Of course, we should modify DESCRIPTION file to allow httr in GitHub Action runners. This is another discussion topic for next Monday.

mitchellmanware commented 9 months ago

@MAKassien @sigmafelix The test_mode argument in this example does what Insang suggested. It sinks a character vector (.txt file) with all of the commands but does not execute the download command.

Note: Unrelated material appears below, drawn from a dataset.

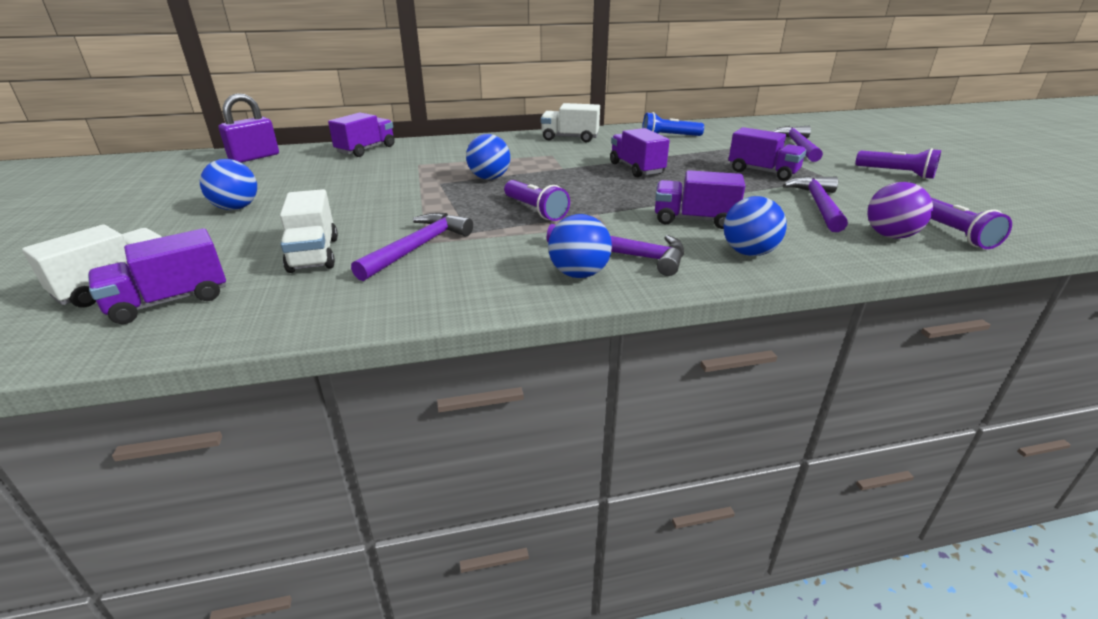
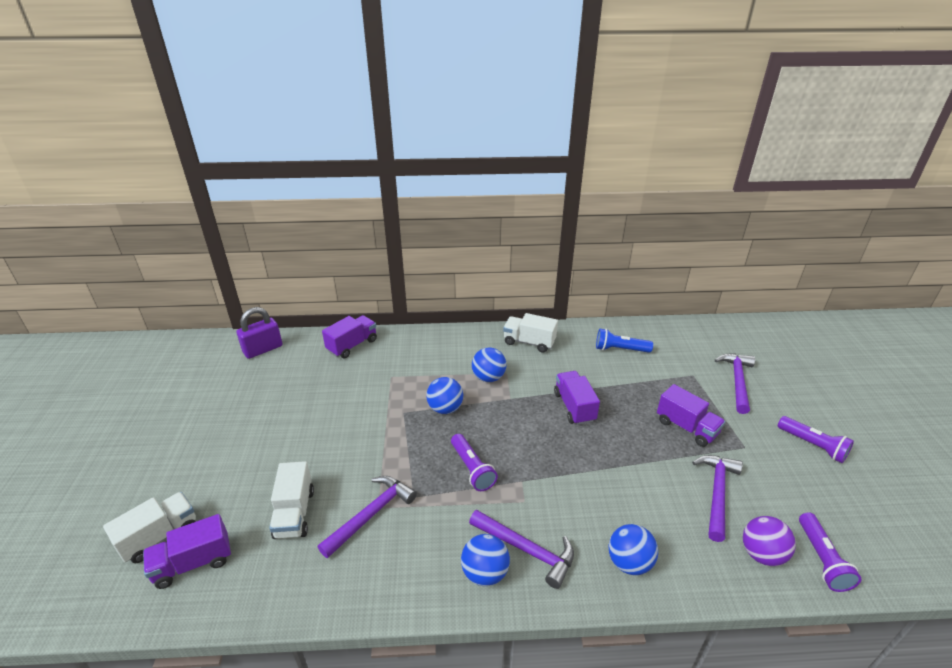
camera: 10 degrees right, 5 degrees up
(236, 208) = (244, 433): blue ball -> blue ball (488, 377)
(694, 220) = (599, 503): purple truck -> none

> ################################################################################
> testthat::test_that("Check if files on Web addresses are present", {
+   withr::local_package("httr")
+   # provided that download_foo includes an argument to return character object
+   
+   # download arguments
+   directory_to_save <- "/Volumes/manwareme/function_copies/tests/data/"
+   collection <- "chm_tavg_1hr_g1440x721_v1"
+   date_start <- "2018-01-01"
+   date_end <- "2018-12-31"
+   
+   # download
+   download_geos_cf_data(date_start = date_start,
+                         date_end = date_end,
+                         collection = collection,
+                         directory_to_save = directory_to_save,
+                         data_download_acknowledgement = TRUE,
+                         test_mode = TRUE)
+   
+   # read commands
+   wget_path <- paste0(directory_to_save,
+                       collection,
+                       "_wget_commands.txt")
+   wget_commands <- read.csv(wget_path, header = FALSE)
+   
+   # convert to character
+   wget_commands <- wget_commands[1:nrow(wget_commands),]
+   
+   # extract URLs from command
+   urllist <- NULL
+   for (w in seq_along(wget_commands)) {
+     string <- wget_commands[w]
+     url <- str_split_i(string, " ", 2)
+     urllist <- c(urllist, url)
+   }
+ 
+   urlFileExist <- function(url){
+     HTTP_STATUS_OK <- 200
+     hd <- httr::HEAD(url)
+     status <- hd$all_headers[[1]]$status
+     return(status == HTTP_STATUS_OK)
+   }
+   
+   # randomly pick urls and check
+   url_pick <- sample(urllist, 30L, replace = FALSE)
+   url_status <- sapply(url_pick, urlFileExist)
+   
+   testthat::expect_true(is.character(urllist))
+   testthat::expect_true(all(url_status))
+   
+ })
Test passed 🎉

Similar to other tests, the urlFileExist function maybe should live in the R/ folder as it will be applied to all of the download function tests.

kyle-messier commented 9 months ago

@sigmafelix add rvest and httr to description file in Imports

kyle-messier commented 9 months ago

Current plan:

  1. Utilize a path parameter with data on ddn NRTAPmodel repo

Potential update:

  1. Utilize git-lfs
kyle-messier commented 8 months ago

@mitchellmanware I think we can close this. Please confirm and close if so.

mitchellmanware commented 8 months ago

@Spatiotemporal-Exposures-and-Toxicology Confirming complete.